Alkisah,
seorang ahli kunci yang sangat termasyhur bermaksud mewariskan satu ilmu
tertinggi dalam dunia perkuncian. Ahli kunci ini memiliki dua orang murid yang
sama-sama pandai. Setelah beberapa tahun dididik, kedua orang murid itu sudah
mahir dan menguasai semua teknik membuka segala jenis gembok. Hanya saja, ilmu
tertinggi itu harus diwariskan hanya kepada satu orang yang benar-benar
memenuhi kriteria. Oleh karena itu, untuk menentukan pewaris ilmunya, si ahli
kunci tadi kemudian menggelar sebuah ujian yang diadakan pada waktu bersamaan.
Maka
disiapkanlah dua buah peti yang tergembok rapat dan di dalamnya diisi dengan
satu bungkusan berisi barang berharga. Kedua peti yang tergembok rapat itu lalu
ditempatkan di dalam dua kamar yang bersebelahan. Berikutnya, murid pertama dan
murid kedua disuruh masuk ke dalam kamar-kamar tadi secara bersamaan.
"Tugas kalian adalah membuka gembok peti-peti di dalam kamar itu. Ayo,
laksanakan...!" perintah si ahli kunci.
Tidak
lama kemudian, murid pertama keluar dari kamar lebih dulu dan tampak berhasil
menyelesasikan tugasnya. Sang ahli kunci langsung bertanya, "Bagus,
tampaknya kau berhasil mengerjakan tugasmu. Apa isi peti itu?"
Murid
pertama menjawab dengan percaya diri dan perasaan penuh kemenangan, "Di
dalam peti itu terdapat sebuah bungkusan. Dan di dalam bungkusan itu ada sebuah
permata yang berkilauan.. Indah sekali! Andaikan saya bisa memiliki permata
itu."
Mendengar
jawaban itu yang penuh dengan rasa percaya diri itu, si ahli kunci tersenyum
bijak. Ia segera menoleh ke arah murid kedua yang baru saja keluar dari kamar.
Ia langsung menanyakan hal yang sama, "Bagus,tampaknya kau juga berhasil
mengerjakan tugasmu. Apa isi peti itu?"
Mengetahui
dirinya kalah cepat dalam membuka peti, murid kedua hanya menjawab dengan
pelan. "Saya hanya membuka gembok peti itu, lalu keluar. Saya tidak
membuka petinya, apalagi melihat isinya."
Mendengar
jawaban itu, sang ahli kunci tersenyum puas. "Baiklah. Berdasarkan hasil
ujian tadi, maka kau murid kedua, kaulah pemenangnya. Engkaulah yang akan
mewarisi ilmu tertinggi dalam dunia perkuncian yang aku miliki," demikian
si ahli kunci memutuskan.
Keputusan
ahli kunci itu kontan membuat murid pertama kaget setengah mati.

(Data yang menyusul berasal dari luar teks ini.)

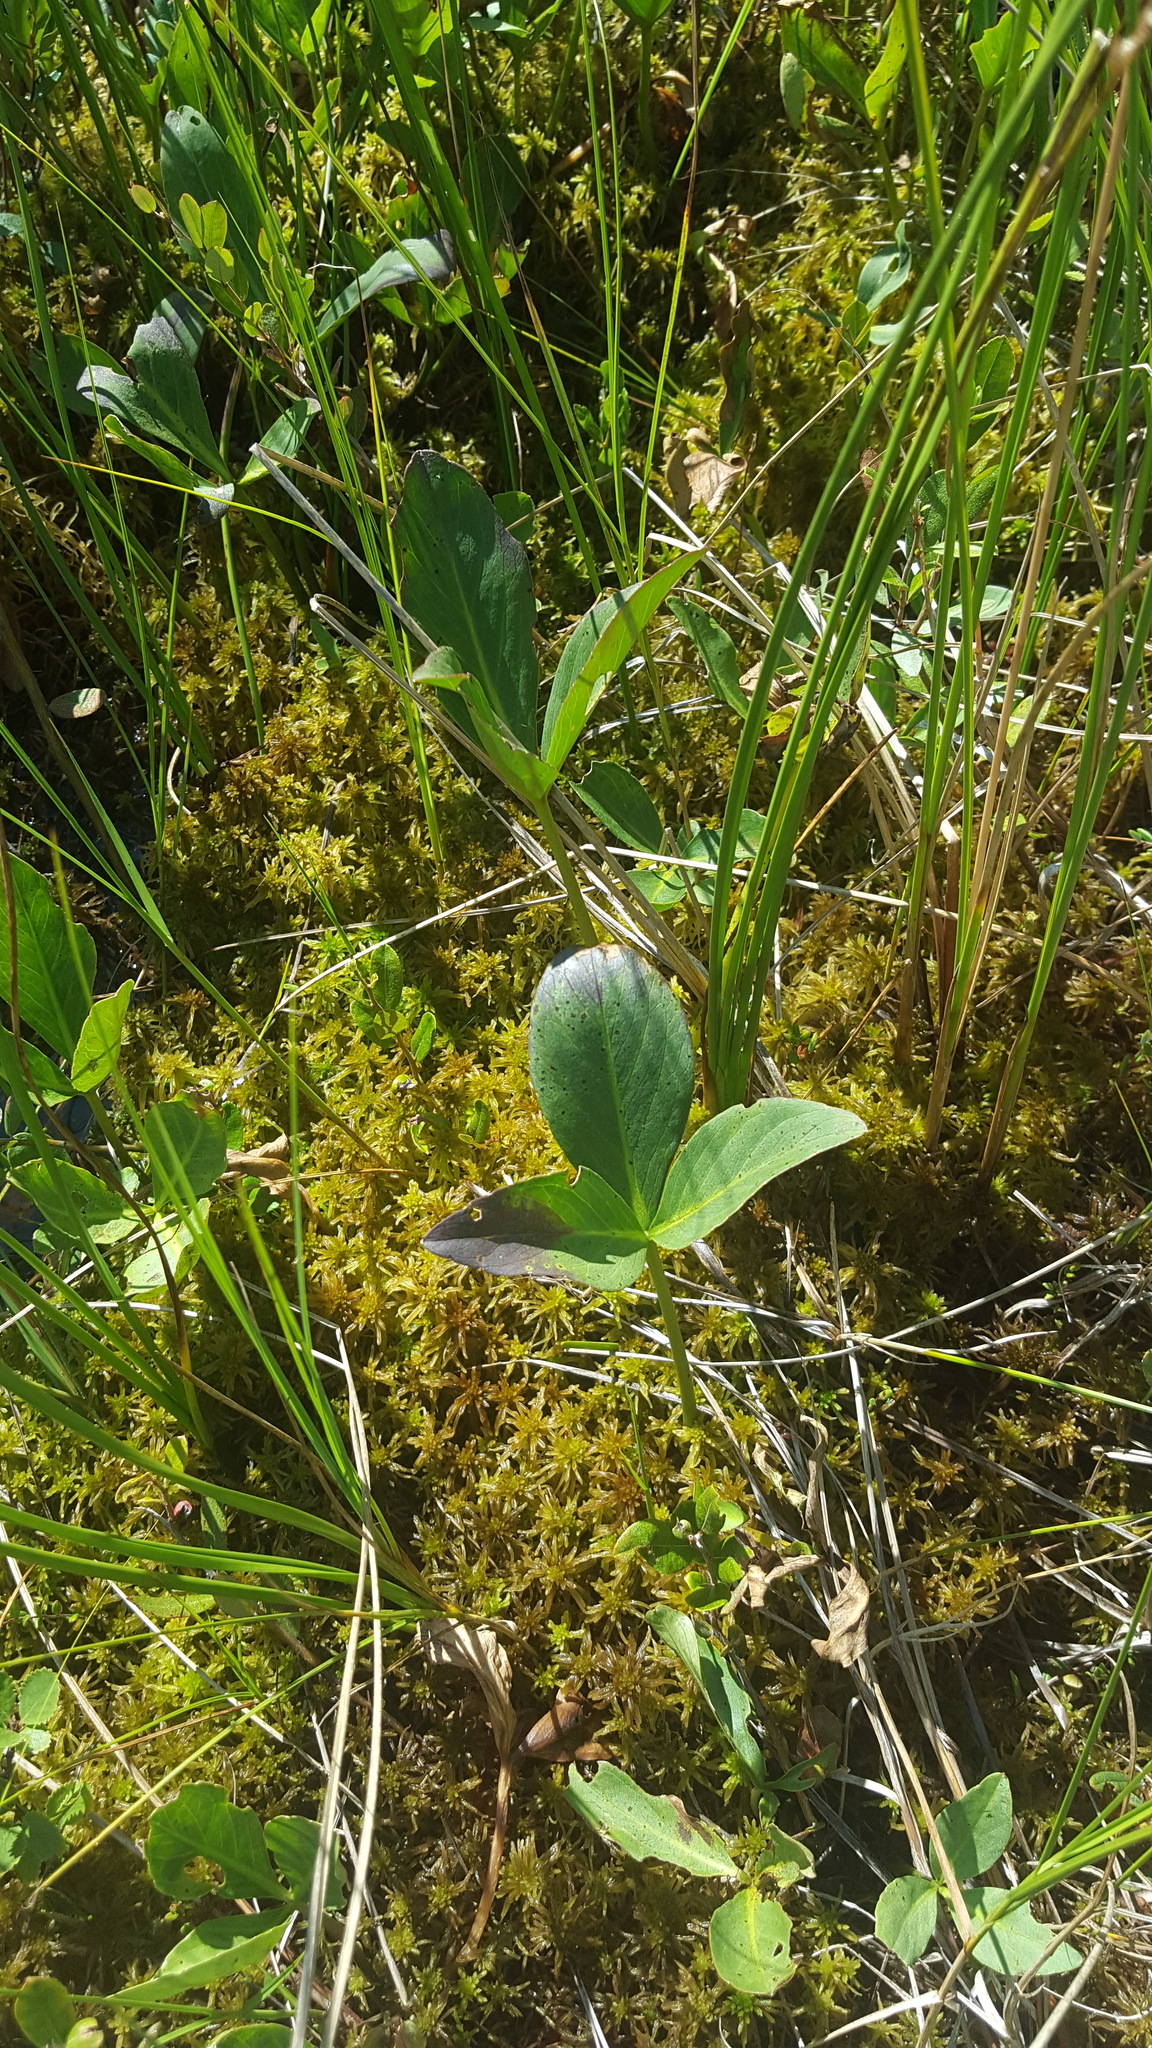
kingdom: Plantae
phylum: Tracheophyta
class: Magnoliopsida
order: Asterales
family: Menyanthaceae
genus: Menyanthes
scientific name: Menyanthes trifoliata
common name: Bogbean
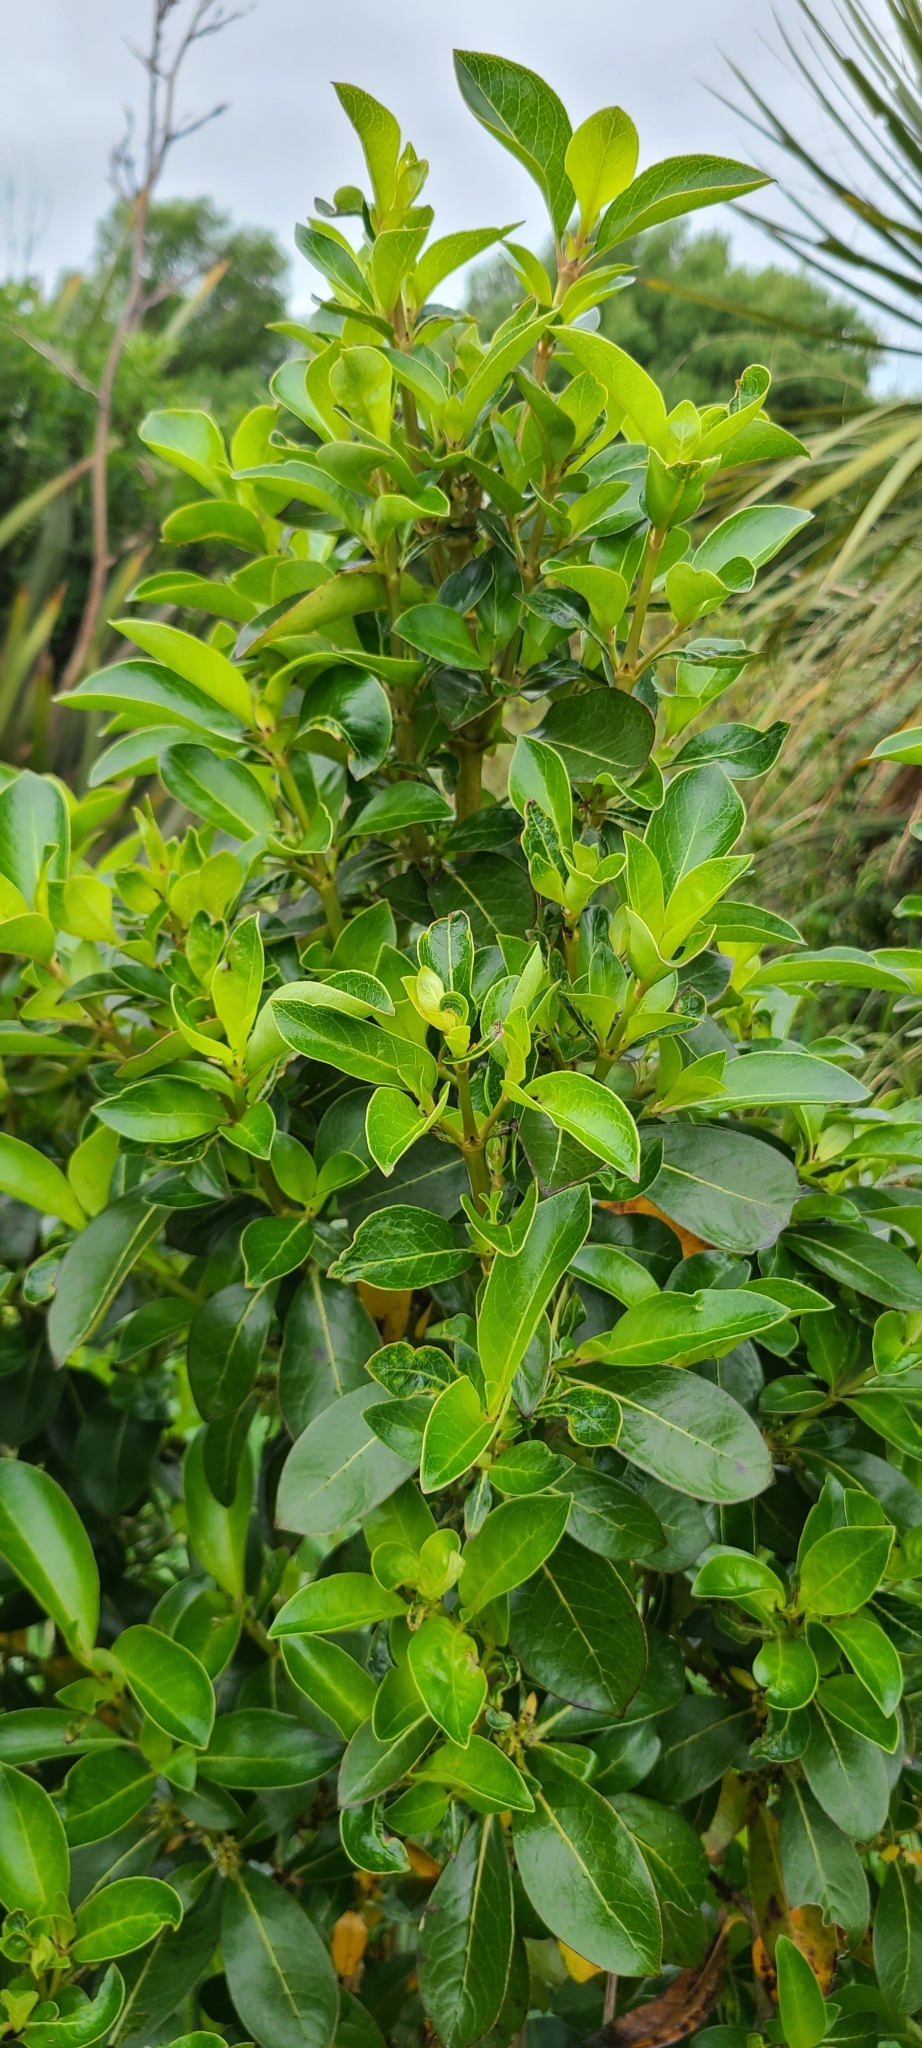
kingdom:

"Guru...!" teriak murid pertama yang kecewa.
"Bukankah
saya yang berhasil membuka gembok lebih cepat? Mengapa bukan saya yang dipilih
sebagai pewaris ilmu itu?" tanya si murid pertama dengan gusar.
Mendengar
kegusaran murid pertamanya itu, si ahli kunci kembali tersenyum bijak.
"Murid-muridku, dengar! Profesi kita adalah tukang kunci dan membuka
gembok adalah tugas kita. Kita harus membantu orang membuka gembok yang
kuncinya hilang atau rusak. Jika gembok sudah dibuka, tugas kita selesai. Kalau
kita juga ingin melihat isinya, itu berarti melanggar kode etik profesi kita
sebagai ahli kunci."
Selanjutnya,
si ahli kunci meneruskan nasihatnya. "Tidak perduli apa pun pekerjaan
kita, moral dan etika profesional harus dijunjung tinggi. Tanpa moral dan
etika, maka seorang ahli kunci bisa dengan mudah beralih profesi menjadi seorang
pencuri. Kalian mengerti?"
Mendengar
hal itu, murid pertama mengangguk-anggukkan kepala. Dia menyadari di mana letak
kesalahannya. Dia juga bersyukur telah mendapat satu lagi pelajaran moral yang
sangat berharga sebelum terjun ke tengah-tengah masyarakat. Walaupun kecewa
karena dirinya tidak bisa menjadi pewaris ilmu tertinggi yang dimiliki gurunya,
murid pertama merasa tetap mendapatkan sebuah ilmu yang berharga sekali. Itulah
ilmu mengenai moral dan etika profesional. Sejak saat itu, murid pertama berjanji
pada diri sendiri, kelak dalam menjalankan profesinya, ia akan menjadi seorang
ahli kunci professional yang menjunjung tinggi moralitas dan etika profesinya.